=== Task item ===
Would you please copy the part of the material below that opens with the line containing "text_box [262, 251, 676, 902]" and closes with the line containing "Document page, 1996x1125 pixels."? Copy it exactly, and only it.

******************************

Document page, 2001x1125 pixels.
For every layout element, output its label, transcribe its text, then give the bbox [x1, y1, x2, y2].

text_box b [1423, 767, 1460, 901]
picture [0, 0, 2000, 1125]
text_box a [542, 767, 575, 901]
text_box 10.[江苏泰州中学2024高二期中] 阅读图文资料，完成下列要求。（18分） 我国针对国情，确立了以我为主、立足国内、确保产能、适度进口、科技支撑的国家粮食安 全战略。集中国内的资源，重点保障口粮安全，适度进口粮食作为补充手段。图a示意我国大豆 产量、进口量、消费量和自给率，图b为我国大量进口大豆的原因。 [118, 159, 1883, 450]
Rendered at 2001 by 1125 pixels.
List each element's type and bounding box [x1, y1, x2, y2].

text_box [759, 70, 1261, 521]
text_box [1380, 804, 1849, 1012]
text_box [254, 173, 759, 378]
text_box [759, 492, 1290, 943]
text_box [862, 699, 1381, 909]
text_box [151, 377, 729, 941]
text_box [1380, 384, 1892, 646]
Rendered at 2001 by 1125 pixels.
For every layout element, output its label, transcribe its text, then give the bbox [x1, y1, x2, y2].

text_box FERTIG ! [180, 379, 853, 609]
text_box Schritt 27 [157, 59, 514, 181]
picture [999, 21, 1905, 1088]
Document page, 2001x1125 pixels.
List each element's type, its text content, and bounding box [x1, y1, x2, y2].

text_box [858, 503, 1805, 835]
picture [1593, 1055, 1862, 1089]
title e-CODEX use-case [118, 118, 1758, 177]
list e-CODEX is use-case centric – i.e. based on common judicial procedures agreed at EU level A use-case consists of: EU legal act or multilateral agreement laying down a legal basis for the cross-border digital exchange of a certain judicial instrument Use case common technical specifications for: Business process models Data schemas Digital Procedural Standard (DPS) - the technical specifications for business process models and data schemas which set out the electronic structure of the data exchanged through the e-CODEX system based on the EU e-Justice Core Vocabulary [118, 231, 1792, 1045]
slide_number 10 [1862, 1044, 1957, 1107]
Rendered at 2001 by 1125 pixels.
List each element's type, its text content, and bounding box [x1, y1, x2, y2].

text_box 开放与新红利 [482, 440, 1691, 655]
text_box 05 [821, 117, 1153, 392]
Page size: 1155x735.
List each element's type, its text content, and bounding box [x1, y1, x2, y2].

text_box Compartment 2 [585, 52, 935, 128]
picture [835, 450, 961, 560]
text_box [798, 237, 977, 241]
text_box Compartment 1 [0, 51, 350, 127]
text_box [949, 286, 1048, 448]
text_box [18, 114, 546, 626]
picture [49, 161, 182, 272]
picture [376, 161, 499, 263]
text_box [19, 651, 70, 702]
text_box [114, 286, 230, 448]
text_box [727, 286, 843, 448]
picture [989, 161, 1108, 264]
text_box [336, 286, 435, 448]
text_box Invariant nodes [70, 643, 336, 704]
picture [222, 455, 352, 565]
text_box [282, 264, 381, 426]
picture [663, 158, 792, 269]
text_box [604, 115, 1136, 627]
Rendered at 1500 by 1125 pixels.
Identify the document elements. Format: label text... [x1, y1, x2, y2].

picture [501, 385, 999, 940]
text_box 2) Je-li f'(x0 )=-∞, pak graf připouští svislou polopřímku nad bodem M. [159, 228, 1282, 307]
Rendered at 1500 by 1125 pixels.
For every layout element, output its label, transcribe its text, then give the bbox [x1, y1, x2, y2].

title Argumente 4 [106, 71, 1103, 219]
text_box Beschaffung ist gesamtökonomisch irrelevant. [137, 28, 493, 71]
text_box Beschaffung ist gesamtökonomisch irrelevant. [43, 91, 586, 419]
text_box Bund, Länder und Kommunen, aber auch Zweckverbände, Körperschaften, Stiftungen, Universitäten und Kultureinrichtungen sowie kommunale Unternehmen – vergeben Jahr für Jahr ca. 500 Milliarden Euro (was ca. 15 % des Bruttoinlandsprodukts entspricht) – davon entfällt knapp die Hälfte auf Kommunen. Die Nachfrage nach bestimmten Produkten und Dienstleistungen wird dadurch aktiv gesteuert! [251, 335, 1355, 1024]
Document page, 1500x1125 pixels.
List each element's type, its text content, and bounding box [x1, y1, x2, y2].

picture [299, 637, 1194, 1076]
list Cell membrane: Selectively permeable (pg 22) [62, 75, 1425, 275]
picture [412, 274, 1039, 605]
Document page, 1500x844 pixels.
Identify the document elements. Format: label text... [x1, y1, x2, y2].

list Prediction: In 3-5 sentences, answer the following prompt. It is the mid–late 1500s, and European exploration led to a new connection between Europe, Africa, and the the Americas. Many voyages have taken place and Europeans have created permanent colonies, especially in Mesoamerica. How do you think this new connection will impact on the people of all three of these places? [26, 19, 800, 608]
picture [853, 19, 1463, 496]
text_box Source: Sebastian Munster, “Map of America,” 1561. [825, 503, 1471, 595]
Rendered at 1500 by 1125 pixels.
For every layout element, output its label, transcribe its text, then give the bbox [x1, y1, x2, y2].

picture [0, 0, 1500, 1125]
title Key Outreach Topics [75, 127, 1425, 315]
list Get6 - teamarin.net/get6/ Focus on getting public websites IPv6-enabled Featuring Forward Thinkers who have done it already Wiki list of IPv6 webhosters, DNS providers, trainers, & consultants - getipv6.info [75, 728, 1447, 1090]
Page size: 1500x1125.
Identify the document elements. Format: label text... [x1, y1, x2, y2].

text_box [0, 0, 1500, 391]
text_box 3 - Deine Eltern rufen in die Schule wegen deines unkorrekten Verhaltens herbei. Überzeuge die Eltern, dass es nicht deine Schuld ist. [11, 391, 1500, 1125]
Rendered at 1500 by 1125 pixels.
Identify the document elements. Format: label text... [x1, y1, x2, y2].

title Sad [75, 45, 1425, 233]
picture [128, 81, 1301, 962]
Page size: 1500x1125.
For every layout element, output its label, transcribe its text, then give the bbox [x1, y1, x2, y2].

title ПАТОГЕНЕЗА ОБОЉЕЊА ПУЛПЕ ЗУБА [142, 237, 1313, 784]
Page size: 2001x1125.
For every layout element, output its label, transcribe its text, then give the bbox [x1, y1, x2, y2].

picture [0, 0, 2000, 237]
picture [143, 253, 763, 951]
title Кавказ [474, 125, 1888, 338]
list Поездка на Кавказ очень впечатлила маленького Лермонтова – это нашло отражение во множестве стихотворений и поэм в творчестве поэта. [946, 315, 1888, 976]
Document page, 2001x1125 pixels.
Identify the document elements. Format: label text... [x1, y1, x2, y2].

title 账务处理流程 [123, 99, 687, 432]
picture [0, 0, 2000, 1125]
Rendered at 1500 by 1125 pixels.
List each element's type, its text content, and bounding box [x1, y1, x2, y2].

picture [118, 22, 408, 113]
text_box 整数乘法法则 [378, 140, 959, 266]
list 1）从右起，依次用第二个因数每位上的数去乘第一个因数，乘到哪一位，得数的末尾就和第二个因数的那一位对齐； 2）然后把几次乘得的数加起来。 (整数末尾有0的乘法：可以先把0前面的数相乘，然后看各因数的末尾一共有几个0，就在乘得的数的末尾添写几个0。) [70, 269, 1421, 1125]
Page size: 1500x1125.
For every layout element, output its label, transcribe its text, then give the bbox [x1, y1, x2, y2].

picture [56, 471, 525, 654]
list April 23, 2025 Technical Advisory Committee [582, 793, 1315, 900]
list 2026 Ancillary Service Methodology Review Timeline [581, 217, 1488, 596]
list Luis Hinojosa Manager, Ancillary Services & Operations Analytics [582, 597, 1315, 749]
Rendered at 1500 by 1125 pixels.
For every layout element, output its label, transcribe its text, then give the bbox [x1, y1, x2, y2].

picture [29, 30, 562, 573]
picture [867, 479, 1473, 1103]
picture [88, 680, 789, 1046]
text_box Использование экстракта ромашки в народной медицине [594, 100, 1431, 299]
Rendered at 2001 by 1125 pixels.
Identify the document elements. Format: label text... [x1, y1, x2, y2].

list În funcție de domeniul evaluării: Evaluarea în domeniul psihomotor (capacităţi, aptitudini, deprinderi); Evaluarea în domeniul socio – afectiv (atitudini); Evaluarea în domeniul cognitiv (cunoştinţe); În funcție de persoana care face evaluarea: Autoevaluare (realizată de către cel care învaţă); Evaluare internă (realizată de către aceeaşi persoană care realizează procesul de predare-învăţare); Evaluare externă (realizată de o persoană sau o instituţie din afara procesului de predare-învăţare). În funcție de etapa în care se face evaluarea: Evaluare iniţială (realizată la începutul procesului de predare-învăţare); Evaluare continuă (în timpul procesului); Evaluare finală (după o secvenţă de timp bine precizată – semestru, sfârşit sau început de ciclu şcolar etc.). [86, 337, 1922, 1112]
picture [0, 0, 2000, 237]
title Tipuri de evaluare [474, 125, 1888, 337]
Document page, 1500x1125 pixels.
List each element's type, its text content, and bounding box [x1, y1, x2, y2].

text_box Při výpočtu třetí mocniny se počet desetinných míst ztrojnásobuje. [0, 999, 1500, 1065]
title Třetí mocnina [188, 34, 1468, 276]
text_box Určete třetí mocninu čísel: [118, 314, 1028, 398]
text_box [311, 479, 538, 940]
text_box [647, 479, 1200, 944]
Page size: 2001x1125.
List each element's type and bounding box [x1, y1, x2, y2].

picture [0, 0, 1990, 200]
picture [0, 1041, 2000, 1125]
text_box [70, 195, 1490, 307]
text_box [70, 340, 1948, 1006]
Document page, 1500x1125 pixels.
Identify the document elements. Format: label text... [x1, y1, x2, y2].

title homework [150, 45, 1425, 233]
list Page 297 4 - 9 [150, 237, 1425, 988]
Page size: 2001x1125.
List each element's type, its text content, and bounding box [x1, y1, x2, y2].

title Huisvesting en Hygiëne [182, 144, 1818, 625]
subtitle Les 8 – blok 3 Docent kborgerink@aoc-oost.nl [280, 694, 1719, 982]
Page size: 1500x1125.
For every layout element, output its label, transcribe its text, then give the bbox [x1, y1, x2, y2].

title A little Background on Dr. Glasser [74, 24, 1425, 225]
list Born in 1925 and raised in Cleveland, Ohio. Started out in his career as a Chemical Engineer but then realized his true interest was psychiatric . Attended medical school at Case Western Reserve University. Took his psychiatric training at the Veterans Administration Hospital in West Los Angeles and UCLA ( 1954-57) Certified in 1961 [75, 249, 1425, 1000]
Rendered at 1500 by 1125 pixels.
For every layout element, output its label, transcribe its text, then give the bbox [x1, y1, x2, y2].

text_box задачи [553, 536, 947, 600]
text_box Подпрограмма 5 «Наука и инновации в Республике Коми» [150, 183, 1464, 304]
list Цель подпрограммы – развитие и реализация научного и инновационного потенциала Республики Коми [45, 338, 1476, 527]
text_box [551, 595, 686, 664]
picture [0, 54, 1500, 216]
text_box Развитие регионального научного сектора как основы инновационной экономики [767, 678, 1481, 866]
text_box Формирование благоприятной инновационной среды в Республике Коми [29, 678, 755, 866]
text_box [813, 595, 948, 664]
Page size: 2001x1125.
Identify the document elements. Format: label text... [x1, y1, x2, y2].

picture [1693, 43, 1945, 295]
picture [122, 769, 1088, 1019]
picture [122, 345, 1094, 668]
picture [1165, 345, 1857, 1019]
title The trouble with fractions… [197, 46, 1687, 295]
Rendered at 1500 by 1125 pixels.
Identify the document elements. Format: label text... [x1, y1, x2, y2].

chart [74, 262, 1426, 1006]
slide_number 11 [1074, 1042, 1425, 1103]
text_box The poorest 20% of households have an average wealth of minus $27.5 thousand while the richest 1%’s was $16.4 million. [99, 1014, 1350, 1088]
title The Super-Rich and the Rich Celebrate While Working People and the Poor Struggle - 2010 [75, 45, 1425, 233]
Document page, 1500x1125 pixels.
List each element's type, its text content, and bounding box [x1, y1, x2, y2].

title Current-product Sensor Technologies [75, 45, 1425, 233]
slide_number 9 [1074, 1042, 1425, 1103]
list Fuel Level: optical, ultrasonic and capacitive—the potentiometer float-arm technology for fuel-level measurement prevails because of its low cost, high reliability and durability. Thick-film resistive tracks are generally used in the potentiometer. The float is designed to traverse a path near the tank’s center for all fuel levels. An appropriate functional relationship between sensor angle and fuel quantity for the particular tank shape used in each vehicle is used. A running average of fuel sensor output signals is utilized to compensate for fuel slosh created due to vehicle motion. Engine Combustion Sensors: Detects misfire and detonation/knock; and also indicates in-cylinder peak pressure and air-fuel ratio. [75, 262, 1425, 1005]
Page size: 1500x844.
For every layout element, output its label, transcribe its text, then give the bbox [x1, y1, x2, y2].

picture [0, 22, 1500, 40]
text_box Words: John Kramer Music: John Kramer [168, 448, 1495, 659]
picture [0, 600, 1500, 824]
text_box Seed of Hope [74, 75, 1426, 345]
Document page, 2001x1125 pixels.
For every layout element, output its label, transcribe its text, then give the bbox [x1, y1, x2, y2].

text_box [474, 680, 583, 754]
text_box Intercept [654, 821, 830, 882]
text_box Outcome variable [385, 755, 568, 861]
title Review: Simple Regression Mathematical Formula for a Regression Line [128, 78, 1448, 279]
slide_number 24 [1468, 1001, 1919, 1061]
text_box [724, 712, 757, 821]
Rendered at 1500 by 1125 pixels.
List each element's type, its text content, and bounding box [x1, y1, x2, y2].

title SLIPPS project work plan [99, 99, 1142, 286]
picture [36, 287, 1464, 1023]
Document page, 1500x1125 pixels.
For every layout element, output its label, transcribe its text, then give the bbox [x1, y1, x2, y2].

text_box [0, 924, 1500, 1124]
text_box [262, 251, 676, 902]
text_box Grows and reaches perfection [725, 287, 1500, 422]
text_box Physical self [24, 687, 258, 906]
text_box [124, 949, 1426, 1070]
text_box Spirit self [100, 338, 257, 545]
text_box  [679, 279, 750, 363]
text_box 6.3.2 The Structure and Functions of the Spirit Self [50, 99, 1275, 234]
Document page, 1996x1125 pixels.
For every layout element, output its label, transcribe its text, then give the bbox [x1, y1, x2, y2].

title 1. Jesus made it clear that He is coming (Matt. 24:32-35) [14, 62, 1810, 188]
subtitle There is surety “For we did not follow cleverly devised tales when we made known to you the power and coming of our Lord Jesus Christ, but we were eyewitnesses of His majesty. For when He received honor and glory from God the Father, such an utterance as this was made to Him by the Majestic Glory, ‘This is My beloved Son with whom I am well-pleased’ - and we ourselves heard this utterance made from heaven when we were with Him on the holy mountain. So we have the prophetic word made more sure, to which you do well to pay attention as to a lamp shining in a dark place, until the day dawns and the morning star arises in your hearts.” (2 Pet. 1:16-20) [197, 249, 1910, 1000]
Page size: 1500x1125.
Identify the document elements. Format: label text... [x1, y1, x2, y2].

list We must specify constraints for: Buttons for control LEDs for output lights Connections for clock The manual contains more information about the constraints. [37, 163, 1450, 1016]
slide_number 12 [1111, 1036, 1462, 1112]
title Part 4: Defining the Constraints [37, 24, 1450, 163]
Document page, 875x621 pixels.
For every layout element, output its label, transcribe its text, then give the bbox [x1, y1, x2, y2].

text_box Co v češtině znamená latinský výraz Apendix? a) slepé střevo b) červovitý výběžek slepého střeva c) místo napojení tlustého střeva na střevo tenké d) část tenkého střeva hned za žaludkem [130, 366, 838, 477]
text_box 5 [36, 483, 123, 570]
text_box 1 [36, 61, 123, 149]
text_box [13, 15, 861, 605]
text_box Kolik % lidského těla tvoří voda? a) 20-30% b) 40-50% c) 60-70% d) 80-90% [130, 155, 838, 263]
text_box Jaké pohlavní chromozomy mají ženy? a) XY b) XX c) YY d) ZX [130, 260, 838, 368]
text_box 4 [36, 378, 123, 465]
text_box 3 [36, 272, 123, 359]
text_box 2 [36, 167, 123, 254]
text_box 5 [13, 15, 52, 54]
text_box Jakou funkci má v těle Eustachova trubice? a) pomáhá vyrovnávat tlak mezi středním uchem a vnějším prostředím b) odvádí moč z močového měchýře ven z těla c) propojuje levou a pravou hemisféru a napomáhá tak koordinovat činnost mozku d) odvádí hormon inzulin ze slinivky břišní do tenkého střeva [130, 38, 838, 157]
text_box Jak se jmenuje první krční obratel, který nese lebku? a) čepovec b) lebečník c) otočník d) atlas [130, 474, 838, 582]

******************************

=== Answer below ===
text_box [262, 251, 676, 902]
text_box Grows and reaches perfection [725, 287, 1500, 422]
text_box Physical self [24, 687, 258, 906]
text_box [124, 949, 1426, 1070]
text_box Spirit self [100, 338, 257, 545]
text_box  [679, 279, 750, 363]
text_box 6.3.2 The Structure and Functions of the Spirit Self [50, 99, 1275, 234]
Document page, 1996x1125 pixels.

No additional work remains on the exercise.